Да, Суат жил в больничной палате, в своей собственной голове, в распухших глазах своей жены, в тоненьких шейках своих детей, он жил во всех своих отношениях с женщинами, не пропуская ни одной юбки, и безжалостно сминал их жизнь, словно немытыми липкими руками, размазывая пальцами грязь, лазил в темной комнате, в полном чистого белья шкафу. Настоящей бедой был именно этот Суат, Суат, которого он давно и хорошо знал.

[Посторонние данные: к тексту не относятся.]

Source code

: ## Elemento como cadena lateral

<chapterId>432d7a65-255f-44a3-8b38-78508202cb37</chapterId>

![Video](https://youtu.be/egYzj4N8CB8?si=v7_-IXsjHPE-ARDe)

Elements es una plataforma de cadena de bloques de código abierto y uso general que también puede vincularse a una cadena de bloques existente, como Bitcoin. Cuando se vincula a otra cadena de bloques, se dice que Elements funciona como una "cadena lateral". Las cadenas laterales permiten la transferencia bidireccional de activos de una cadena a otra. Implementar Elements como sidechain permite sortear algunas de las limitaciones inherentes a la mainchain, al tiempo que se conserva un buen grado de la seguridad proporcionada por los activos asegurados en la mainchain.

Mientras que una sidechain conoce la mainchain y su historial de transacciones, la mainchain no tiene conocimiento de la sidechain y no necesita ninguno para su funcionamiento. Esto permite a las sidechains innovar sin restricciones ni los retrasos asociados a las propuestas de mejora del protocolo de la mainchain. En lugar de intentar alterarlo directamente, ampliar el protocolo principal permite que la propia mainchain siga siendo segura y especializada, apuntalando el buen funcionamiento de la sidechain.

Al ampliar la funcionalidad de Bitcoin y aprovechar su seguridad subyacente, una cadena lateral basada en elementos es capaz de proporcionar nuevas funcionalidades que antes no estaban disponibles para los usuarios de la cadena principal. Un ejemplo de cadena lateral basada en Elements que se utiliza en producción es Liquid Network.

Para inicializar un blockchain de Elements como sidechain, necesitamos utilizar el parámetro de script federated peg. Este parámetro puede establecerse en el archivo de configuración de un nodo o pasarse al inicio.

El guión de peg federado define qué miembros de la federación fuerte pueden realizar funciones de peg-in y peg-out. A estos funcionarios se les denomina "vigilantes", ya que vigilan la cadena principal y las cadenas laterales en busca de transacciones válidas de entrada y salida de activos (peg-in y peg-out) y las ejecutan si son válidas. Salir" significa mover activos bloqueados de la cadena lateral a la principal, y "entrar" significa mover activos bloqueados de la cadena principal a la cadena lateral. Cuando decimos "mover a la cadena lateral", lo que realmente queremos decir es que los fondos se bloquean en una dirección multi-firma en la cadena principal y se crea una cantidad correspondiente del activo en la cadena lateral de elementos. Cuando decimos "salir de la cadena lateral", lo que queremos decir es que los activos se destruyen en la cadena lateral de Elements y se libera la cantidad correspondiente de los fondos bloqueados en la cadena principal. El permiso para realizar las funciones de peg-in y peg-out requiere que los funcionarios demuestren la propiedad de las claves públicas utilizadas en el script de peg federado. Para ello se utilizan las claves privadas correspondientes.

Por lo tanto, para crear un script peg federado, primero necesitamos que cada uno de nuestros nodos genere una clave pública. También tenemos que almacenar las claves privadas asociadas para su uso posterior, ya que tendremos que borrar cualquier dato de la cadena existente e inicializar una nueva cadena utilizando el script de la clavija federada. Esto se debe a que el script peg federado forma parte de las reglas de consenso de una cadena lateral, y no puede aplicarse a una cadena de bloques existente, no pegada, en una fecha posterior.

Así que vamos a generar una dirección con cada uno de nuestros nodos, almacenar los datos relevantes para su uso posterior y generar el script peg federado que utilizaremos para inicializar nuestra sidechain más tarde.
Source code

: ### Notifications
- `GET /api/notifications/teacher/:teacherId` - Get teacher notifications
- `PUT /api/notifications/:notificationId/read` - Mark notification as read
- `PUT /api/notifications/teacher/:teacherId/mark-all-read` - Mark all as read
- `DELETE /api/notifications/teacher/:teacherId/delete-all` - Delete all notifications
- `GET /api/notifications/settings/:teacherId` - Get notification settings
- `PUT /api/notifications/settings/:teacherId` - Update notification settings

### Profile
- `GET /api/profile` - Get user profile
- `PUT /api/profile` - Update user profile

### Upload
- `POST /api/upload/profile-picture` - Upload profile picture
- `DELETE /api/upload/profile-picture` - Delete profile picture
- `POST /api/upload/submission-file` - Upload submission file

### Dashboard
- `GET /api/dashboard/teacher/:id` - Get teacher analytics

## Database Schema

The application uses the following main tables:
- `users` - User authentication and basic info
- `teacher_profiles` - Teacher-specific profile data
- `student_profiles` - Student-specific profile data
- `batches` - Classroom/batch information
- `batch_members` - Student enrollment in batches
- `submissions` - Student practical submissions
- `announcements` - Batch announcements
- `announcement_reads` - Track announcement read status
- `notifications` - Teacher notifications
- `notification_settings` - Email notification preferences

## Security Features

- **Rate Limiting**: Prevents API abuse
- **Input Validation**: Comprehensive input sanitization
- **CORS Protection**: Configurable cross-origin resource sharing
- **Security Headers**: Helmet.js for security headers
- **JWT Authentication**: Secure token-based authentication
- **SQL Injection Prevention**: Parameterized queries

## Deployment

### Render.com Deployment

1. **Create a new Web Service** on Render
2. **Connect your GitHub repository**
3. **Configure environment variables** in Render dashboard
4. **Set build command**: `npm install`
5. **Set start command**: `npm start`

Мюмтаз шагал под дождем, не понимая, куда идет. То и дело небо слегка прояснялось, и на улице, даже на черепицах крыш все начинало светиться, и свет, пробивавшийся между облаками, проходя сквозь них, создавал жемчужный сон из короткой жизни капель, дрожащих на проводах, на листьях остриженных под мальчиков саженцев, привезенных для посадки муниципалитетом; абсолютно всё и вся умывалось этими каплями, испытывая чистую наивную радость. Затем ливень начинался вновь; мальчишки, накрыв куртками головы, разбегались; взрослые прятались то здесь, то там; и все стиралось — и улицы, и дома. Все покрывала черная мутная завеса, похожая на пепельную грязь. Все было в плену у дождя. Дождь хлестал все вокруг большими, размашистыми каплями, извлекал из крыш трамваев, деревянных стенок полицейских будок, деревянных и черепичных крыш домов звуки, напоминавшие аккорды музыки, звучащие на огромном органе или клавесине; то и дело вспыхивала молния, и темная жидкая грязь внезапно освещалась каким-то иным светом, а затем вновь спускалась тонкая водяная сеть.